Hariprasad Shiv Shankar Shukla v. A.D. Divelkar AIR 1957 SC 121

HARIPRASAD SHIV SHANKAR SHUKLA V. A.D. DIVELKAR

Hariprasad Shiv Shankar Shukla v. A.D. Divelkar AIR 1957 SC 121

ISSUE:

  • Whether the erstwhile workmen were entitled to claim compensation under clause (b) of Section 25F of the Industrial Dispute Act, 1947?
  • Whether the workmen had been retrenched within the meaning of the expression ‘retrenchment’ in the Industrial Dispute Act of 1947?

RULE:

  • Retrenchment refers to the discharge of surplus labor in a continuing business and does not include termination due to a bona fide closure or transfer of ownership.

FACTS:

  • Two appeals were filed regarding retrenchment compensation.
  • Barsi Light Railway Company built and operated a railway under an agreement allowing the government to take over after twelve months’ notice.
  • In 1952, the government gave notice and took over in 1953, leading to the termination of all workmen.
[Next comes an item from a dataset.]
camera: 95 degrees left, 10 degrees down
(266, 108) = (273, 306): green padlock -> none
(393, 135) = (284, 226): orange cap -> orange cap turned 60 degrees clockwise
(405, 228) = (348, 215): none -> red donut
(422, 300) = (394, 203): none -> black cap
Some were re-employed, while others sought retrenchment compensation. Initially dismissed, the High Court later ruled in favor of the workers.
  • Dinesh Mills Ltd., facing financial losses, closed its woollen mill in 1953, terminating 450 workmen and 20 clerks. The workers sought retrenchment compensation.
  • Initially dismissed, the High Court ruled that the authority had jurisdiction to hear the claim. Both employers appealed to the Supreme Court.

HELD:

  • The Supreme Court set aside the decisions of the Bombay High Court and held that the appellants were not liable to pay any compensation under section 25F.
  • The court considered whether termination of service due to the closure of a business constitutes retrenchment under the Act and noted that while certain sections of the Act apply to a running or continuing business, they do not definitively determine what is included in the definition of retrenchment.
  • The court highlighted that the Act primarily focuses on existing or continuing industries, not on closed or dead industries.
  • The court clarified that retrenchment refers to the discharge of surplus workers in an existing or continuing business, and does not include discharge due to bona fide closure of business.
  • The court found that its construction of the definition clause and section 25F, which excludes closure of a business from the scope of retrenchment, negates the need to rule on the constitutional question.
  • The court held that since section 25F does not apply to closed or dead industries, and the cases in question involved genuine closures, the court held that no compensation was payable to the former employees.